The inside diameter of your snorkel must be approximately three quarters of an inch or 1.9 cm. If the snorkel is thinner than .75 inches it will be difficult to breathe because there will not be enough room in the barrel for you to draw enough air into your lungs. This will cause you to breathe harder and rapidly, which could cause hyperventilation. If the barrel is thicker than .75 inches it will be too large and will be uncomfortable to use and attach to your mask.

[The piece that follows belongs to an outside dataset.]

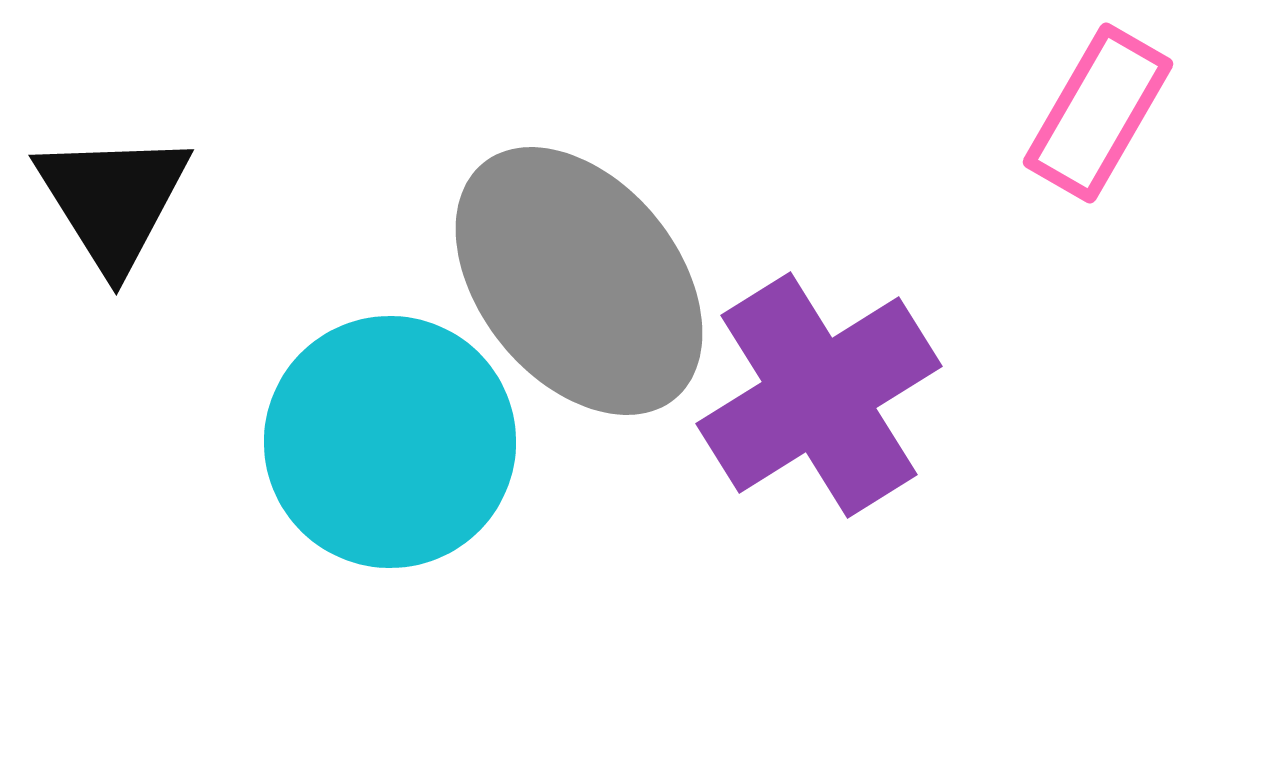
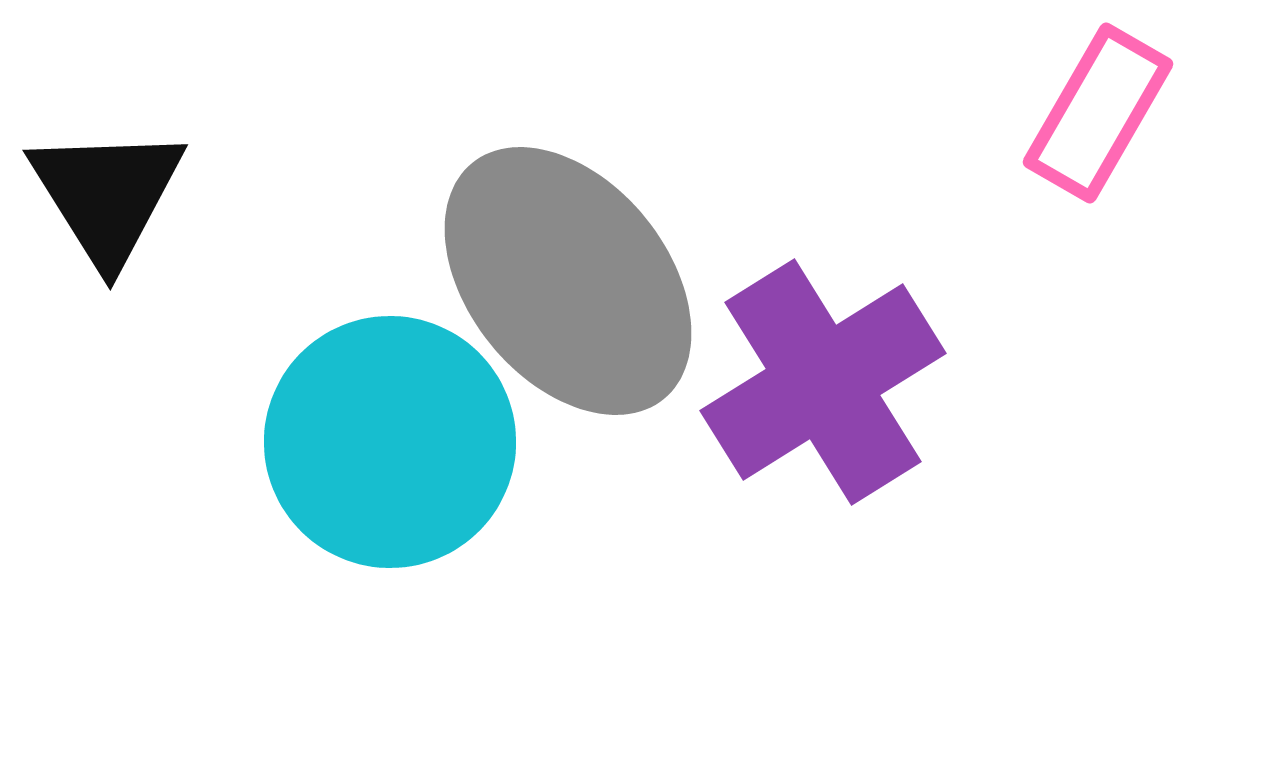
black triangle: moved 6 px left, 5 px up
gray ellipse: moved 11 px left
purple cross: moved 4 px right, 13 px up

Learning to attach your snorkel to your scuba mask to make sure it is easy to grab and use is an important part of safe scuba diving practices. Snorkels are attached to the left side of your mask with a snorkel keeper. Snorkel keepers are either plastic or rubber and most use a post-hole closure. Each snorkel keeper is different and attaching your snorkel to your mask with a snorkel keeper requires practice. If you will detach your snorkel from your mask after each dive you should practice attaching your snorkel, as it can be a little tricky. Alternately, you can leave your snorkel attached to your mask if you are diving more than once in a day.